BEGIN Provided records

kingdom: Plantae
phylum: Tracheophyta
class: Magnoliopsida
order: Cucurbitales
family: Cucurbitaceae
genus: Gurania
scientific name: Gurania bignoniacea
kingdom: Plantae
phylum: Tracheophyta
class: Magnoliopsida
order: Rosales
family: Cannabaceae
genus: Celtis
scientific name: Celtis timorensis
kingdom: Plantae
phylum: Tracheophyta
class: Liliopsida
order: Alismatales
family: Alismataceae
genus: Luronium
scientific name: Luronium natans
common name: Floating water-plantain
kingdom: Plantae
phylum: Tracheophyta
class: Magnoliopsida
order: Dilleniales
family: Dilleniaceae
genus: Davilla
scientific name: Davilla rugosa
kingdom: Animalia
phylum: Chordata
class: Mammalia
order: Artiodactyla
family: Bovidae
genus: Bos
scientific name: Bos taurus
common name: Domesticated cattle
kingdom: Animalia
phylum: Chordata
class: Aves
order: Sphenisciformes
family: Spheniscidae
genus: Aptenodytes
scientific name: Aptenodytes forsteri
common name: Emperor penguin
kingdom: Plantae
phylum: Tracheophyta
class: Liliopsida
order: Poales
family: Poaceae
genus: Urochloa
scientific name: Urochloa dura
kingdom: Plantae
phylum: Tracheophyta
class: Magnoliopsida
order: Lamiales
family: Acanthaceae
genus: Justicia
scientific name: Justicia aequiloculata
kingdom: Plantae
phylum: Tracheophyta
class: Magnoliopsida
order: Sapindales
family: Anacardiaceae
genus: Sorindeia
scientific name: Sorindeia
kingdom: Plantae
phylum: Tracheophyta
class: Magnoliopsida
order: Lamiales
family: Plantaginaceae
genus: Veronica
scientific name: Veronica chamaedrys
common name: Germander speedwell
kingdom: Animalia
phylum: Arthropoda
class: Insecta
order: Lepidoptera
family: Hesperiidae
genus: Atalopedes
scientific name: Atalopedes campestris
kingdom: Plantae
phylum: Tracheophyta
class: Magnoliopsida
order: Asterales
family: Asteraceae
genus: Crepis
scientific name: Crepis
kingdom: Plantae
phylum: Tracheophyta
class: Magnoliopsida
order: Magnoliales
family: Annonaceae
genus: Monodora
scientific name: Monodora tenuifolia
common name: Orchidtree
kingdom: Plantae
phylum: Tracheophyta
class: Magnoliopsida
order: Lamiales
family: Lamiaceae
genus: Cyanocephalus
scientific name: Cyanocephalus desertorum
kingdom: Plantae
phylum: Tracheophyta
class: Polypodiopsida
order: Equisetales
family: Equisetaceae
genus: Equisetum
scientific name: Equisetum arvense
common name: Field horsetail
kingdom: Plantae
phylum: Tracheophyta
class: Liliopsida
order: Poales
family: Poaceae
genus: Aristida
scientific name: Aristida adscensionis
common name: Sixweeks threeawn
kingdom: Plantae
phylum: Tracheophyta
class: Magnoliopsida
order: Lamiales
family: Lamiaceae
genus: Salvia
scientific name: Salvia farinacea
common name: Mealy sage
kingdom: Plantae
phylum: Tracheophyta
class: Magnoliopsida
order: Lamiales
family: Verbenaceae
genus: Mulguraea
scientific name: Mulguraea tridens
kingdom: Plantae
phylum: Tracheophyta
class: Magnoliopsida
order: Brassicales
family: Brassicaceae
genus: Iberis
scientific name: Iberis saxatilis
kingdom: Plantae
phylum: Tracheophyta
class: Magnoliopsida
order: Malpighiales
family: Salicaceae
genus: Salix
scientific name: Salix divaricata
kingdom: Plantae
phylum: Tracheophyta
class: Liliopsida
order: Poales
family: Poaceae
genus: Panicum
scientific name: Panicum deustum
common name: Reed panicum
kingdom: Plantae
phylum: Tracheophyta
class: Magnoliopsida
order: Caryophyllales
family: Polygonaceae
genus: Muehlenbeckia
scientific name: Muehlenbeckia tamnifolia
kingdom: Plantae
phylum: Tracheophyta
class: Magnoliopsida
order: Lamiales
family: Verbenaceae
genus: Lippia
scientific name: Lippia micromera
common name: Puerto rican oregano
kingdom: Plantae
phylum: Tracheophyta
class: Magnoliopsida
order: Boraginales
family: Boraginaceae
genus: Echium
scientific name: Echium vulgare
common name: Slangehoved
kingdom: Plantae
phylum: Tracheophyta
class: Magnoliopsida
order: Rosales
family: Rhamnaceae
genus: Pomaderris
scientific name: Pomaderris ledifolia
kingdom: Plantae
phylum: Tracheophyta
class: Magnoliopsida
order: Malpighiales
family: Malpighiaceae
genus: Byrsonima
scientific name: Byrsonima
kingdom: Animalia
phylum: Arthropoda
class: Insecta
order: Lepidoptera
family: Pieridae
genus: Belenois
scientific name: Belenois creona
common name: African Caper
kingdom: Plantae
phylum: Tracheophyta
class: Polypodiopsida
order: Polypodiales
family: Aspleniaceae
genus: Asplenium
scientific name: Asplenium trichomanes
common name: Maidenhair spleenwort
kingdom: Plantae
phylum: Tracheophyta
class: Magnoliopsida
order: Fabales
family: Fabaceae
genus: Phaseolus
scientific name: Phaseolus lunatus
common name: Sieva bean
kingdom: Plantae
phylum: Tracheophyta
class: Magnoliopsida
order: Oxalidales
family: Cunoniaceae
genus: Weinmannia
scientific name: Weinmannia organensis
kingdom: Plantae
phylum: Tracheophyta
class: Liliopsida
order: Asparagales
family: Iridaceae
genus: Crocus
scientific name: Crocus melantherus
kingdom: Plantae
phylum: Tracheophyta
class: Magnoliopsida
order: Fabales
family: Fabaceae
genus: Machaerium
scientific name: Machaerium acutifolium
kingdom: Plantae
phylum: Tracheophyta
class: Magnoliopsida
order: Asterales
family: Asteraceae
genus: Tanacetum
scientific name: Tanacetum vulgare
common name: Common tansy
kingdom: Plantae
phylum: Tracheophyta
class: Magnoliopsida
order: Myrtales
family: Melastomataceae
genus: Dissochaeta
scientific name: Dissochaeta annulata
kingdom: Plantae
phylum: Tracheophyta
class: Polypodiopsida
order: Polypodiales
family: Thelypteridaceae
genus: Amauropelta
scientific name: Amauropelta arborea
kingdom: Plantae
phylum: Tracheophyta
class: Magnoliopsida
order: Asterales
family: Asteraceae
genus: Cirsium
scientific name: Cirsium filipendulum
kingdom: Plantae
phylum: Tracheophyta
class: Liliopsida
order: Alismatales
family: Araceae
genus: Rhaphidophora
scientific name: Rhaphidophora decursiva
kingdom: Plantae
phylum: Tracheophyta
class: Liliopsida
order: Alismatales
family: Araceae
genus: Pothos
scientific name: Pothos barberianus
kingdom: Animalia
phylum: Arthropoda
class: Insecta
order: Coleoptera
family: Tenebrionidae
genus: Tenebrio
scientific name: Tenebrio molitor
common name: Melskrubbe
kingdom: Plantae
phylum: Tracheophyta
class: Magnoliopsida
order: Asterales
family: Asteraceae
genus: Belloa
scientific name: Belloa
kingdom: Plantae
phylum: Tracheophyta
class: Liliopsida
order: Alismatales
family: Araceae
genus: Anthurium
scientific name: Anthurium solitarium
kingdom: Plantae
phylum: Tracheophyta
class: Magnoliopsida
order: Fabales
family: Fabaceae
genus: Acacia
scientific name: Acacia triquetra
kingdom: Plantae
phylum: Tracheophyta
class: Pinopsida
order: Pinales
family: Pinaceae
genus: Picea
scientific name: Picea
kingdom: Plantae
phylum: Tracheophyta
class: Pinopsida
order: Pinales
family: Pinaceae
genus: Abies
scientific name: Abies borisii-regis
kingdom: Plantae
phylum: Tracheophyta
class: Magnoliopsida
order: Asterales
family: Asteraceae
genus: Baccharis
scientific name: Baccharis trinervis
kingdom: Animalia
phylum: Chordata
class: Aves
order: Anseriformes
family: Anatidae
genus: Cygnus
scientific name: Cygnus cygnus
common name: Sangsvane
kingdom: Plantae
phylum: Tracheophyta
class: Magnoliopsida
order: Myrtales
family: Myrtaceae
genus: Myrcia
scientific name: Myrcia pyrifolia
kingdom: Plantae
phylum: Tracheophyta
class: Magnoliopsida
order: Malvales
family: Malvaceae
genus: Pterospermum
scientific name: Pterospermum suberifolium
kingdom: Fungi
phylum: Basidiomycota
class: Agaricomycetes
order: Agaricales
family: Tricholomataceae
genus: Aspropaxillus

END Provided records

_Stated goal_: Copy the records word for word, starting with the line that contains "genus: Luronium" and going on through the line that contains "family: Plantaginaceae", with both of those lines included.

_Response for this exercise_:
genus: Luronium
scientific name: Luronium natans
common name: Floating water-plantain
kingdom: Plantae
phylum: Tracheophyta
class: Magnoliopsida
order: Dilleniales
family: Dilleniaceae
genus: Davilla
scientific name: Davilla rugosa
kingdom: Animalia
phylum: Chordata
class: Mammalia
order: Artiodactyla
family: Bovidae
genus: Bos
scientific name: Bos taurus
common name: Domesticated cattle
kingdom: Animalia
phylum: Chordata
class: Aves
order: Sphenisciformes
family: Spheniscidae
genus: Aptenodytes
scientific name: Aptenodytes forsteri
common name: Emperor penguin
kingdom: Plantae
phylum: Tracheophyta
class: Liliopsida
order: Poales
family: Poaceae
genus: Urochloa
scientific name: Urochloa dura
kingdom: Plantae
phylum: Tracheophyta
class: Magnoliopsida
order: Lamiales
family: Acanthaceae
genus: Justicia
scientific name: Justicia aequiloculata
kingdom: Plantae
phylum: Tracheophyta
class: Magnoliopsida
order: Sapindales
family: Anacardiaceae
genus: Sorindeia
scientific name: Sorindeia
kingdom: Plantae
phylum: Tracheophyta
class: Magnoliopsida
order: Lamiales
family: Plantaginaceae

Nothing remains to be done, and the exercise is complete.